- **Description of the task**
Answer these questions from the excerpt on Free's sentencing hearing, labeling your answers (a), (b), and (c):
(a) Which Supreme Court decision overruled Booth v. Maryland?
(b) Which plurality decision sets out the retroactivity criteria that Free cites?
(c) In which opinion did the court recently find that the holding in Booth warranted retroactive application?

- **Extracted text**

VI. Constitutionality of Free’s Sentencing Hearing

We next consider Free’s challenge to the prosecution’s use of victim impact evidence at the sentencing hearing (Ground 1). Free bases this challenge on the Supreme Court’s decision in Booth v. Maryland, 482 U.S. 496, 107 S.Ct. 2529, 96 L.Ed.2d 440 (1987). That decision, however, has been overruled by the Court’s more recent decision in Payne v. Tennessee, — U.S. —, 111 S.Ct. 2597, 115 L.Ed.2d 720 (1991). Though the decision in Payne would appear plainly to bar Free’s victim impact claim, Free contends that the validity of his Booth claim should not be affected by Payne because Payne is a “new rule” and therefore should not be applied retroactively.

Free’s rather straightforward argument is as follows. Free cites to the criteria for determining whether criminal decisions should be applied retroactively which are set forth in the plurality decision of Teague v. Lane, 489 U.S. 288, 109 S.Ct. 1060, 103 L.Ed.2d 334 (1989):

Unless they fall within an exception to the general rule, new constitutional rules of criminal procedure will not be applicable to those cases which have become final before the new rules are announced.

The Court explained that in general “a case announces a new rule when it breaks new ground or imposes a new obligation on the states or federal government.” Id. 109 S.Ct. at 1070. Free points out that the Supreme Court has stated that a decision “that explicitly overrules an earlier holding obviously ‘breaks new ground’ or ‘imposes a new obligation.’ ” See Butler v. McKellar, 494 U.S. 407, -, 110 S.Ct. 1212, 1216, 108 L.Ed.2d 347 (1990). Free posits that since his case was final long before Payne was decided, and since the Court in Payne made clear that it was explicitly overruling the pertinent holding in Booth, then by the Court’s own standard, Payne must be deemed a new rule which should not be given retroactive effect on collateral review. Free thus contends that his claim remains governed by the holding in Booth — a holding which, although it too was rendered after Free’s case was final, we recently found in Williams warranted retroactive application for the reasons set forth at length in that opinion. See Williams, 742 F.Supp. at 481-84.

- **Entries from a dataset**
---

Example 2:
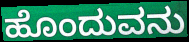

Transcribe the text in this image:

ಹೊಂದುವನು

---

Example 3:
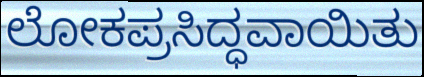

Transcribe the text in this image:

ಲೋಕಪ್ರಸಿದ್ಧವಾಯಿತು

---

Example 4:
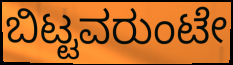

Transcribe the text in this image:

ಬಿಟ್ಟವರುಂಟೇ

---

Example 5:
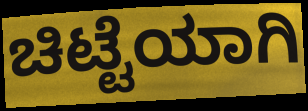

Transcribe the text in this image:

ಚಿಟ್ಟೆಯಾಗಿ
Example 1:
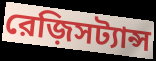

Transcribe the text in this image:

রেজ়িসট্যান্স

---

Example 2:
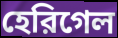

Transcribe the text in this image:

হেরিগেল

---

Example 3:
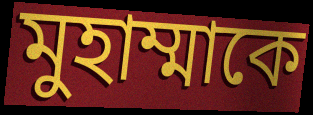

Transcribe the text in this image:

--

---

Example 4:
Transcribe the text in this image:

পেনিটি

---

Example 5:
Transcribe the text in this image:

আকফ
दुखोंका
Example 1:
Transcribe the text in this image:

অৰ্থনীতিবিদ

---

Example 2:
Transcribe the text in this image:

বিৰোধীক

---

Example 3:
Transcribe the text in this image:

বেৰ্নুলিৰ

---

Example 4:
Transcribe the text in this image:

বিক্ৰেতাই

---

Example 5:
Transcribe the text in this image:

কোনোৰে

...

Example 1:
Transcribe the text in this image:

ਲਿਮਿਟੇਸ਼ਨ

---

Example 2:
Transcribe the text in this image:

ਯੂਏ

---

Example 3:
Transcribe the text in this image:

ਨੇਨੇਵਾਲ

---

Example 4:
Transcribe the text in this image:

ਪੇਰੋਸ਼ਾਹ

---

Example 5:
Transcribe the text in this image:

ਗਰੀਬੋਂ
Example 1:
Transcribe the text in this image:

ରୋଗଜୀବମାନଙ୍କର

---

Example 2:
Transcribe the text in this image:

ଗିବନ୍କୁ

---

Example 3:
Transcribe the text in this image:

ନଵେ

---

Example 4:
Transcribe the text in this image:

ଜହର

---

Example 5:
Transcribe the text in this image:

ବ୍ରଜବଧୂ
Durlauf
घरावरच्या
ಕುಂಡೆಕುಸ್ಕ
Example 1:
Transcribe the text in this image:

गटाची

- **Correct result**
(a) Payne v. Tennessee (1991)
(b) Teague v. Lane (1989)
(c) Williams